I am reminded of the story of Argentine golfer Roberto De Vincenzo, as retold by Zig Ziglar in Life Lifters. After winning a tournament, De Vincenzo was approached by a woman who told him she needed money for her dying baby.
He gave the entire money he won.

Later, he was informed that the story had been fabricated: there was no sick baby. His response has endured because it revealed a rare largeness of heart. In substance, he said that if there was no dying child after all, then that was the best news he had heard all year.

There is moral beauty in that response. It is the beauty of a heart that would rather be cheated in the direction of mercy than be correct in the direction of cruelty.

I am also reminded of a story Pastor Kunle Soriyan once shared about a woman in Lagos begging for help and claiming to have breast cancer. Someone nearby reportedly insisted that she was lying and warned others not to give to her.

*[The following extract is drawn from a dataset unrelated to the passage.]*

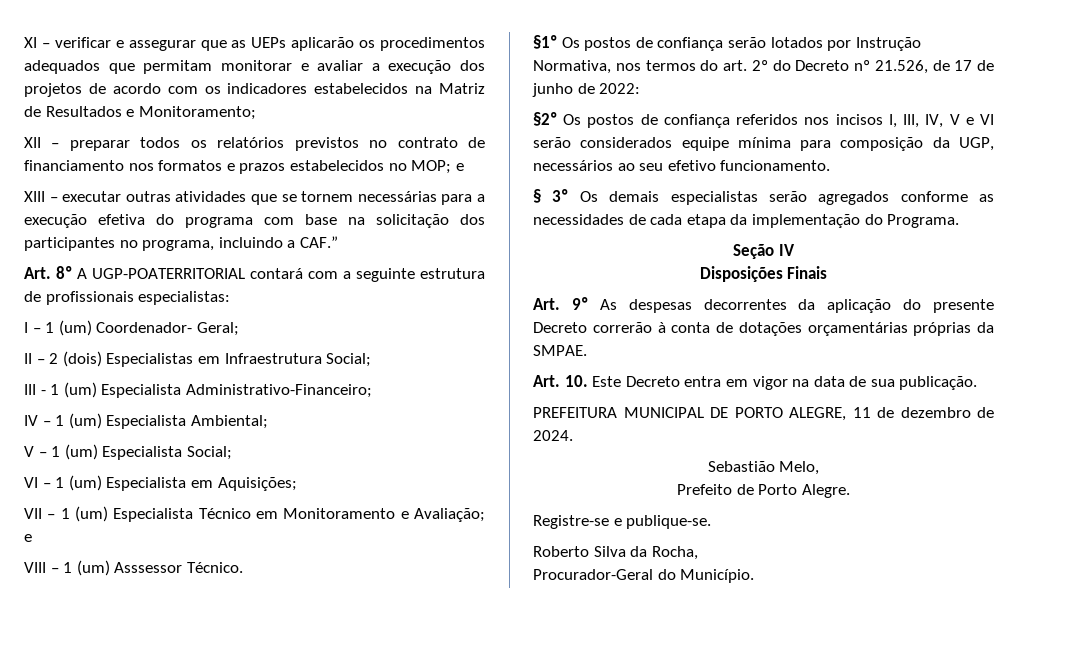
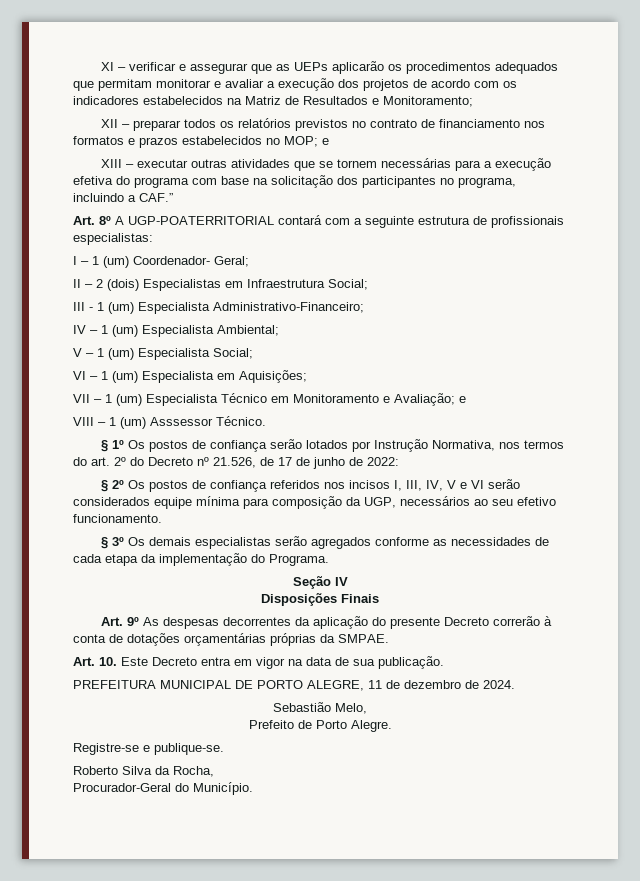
[533,35,557,49] §1º -> [101,440,125,452] § 1º
[533,112,557,126] §2º -> [101,480,125,492] § 2º

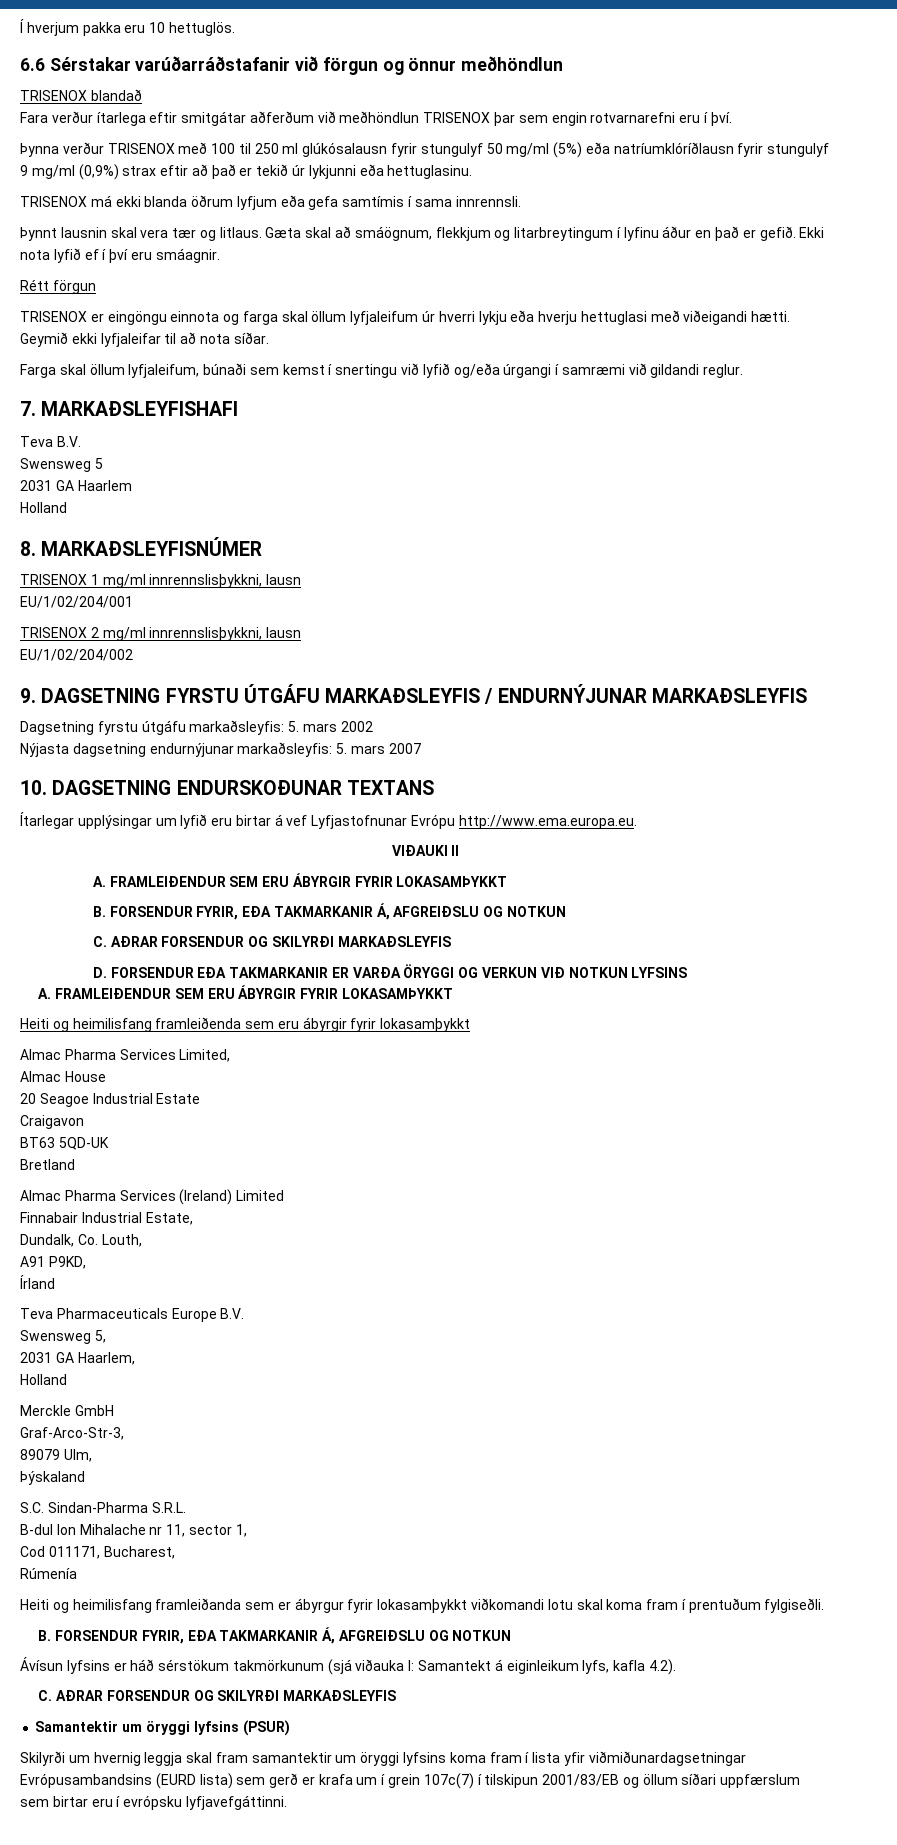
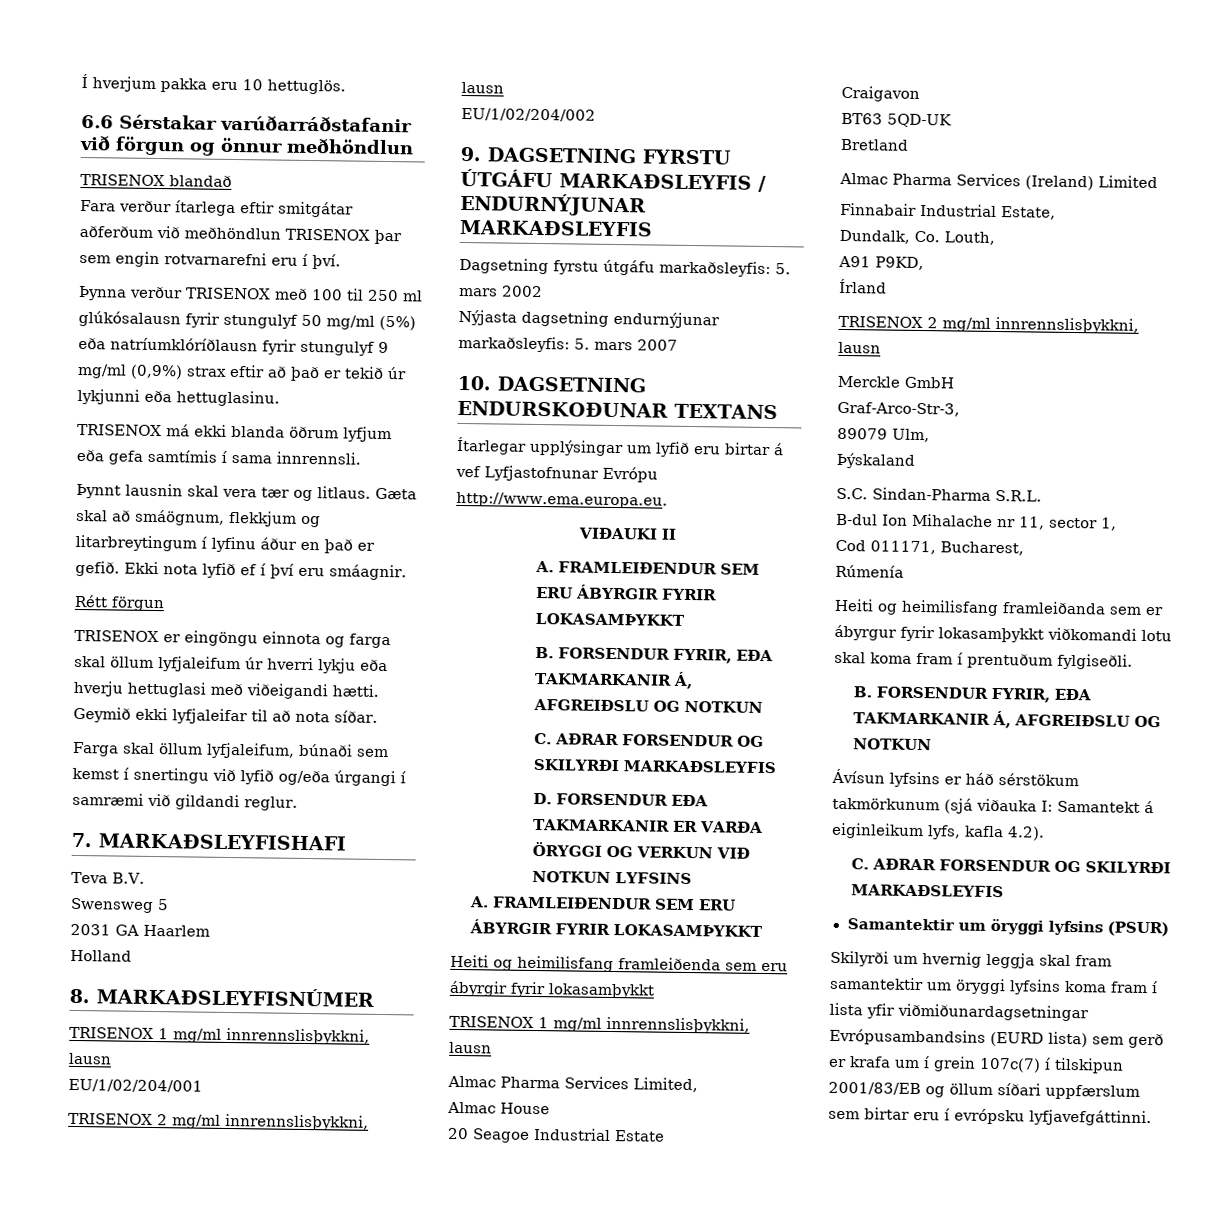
(471, 1025) none -> [449,1015,750,1034] [449,1041,492,1054] // TRISENOX 1 mg/ml innrennslisþykkni, lausn
[20,1308,245,1322] [20,1330,106,1344] [20,1352,135,1365] [20,1374,67,1385] Teva Pharmaceuticals Europe B.V. // Swensweg 5, // 2031 GA Haarlem, // Holland -> [838,315,1139,334] [838,341,881,354] TRISENOX 2 mg/ml innrennslisþykkni, lausn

But Pastor Kunle’s reflection moved in a deeper direction. Even if she were lying, he suggested, what kind of defeat must life have dealt her for her to arrive at such a place? What kind of humiliation, deprivation, or abandonment must press upon a person before she finds herself standing in public, borrowing the language of disease in order to survive? That question lingers. It does not excuse falsehood, but it does summon compassion.

There is, of course, another truth that must also be faced: character matters. The life one has lived shapes how the public receives one’s cry for help. Credibility is not built in a moment, and distrust rarely appears without a history behind it. That is an uncomfortable reality. Yet even then, there remains a difference between sober caution and moral coldness. One may recognise the former without surrendering to the latter.

My prayer is simple: if this illness is real, may healing come; if it is not, that will be the best news of all. But either way, I refuse the modern temptation to become so suspicious that I can no longer be kind. For in the end, the true measure of a man is not only whether he can detect deception, but whether he still has the courage to answer possible suffering with compassion.

For sometimes the real test is not whether the person asking deserves compassion.

Sometimes the real test is whether compassion still lives in us at all.

Written from the heart of a father, a parenting ideologue, and a man who believes the greatest inheritance we give our children is not wealth, but the width of their hearts.

Do have an INSPIRED weekend with the family.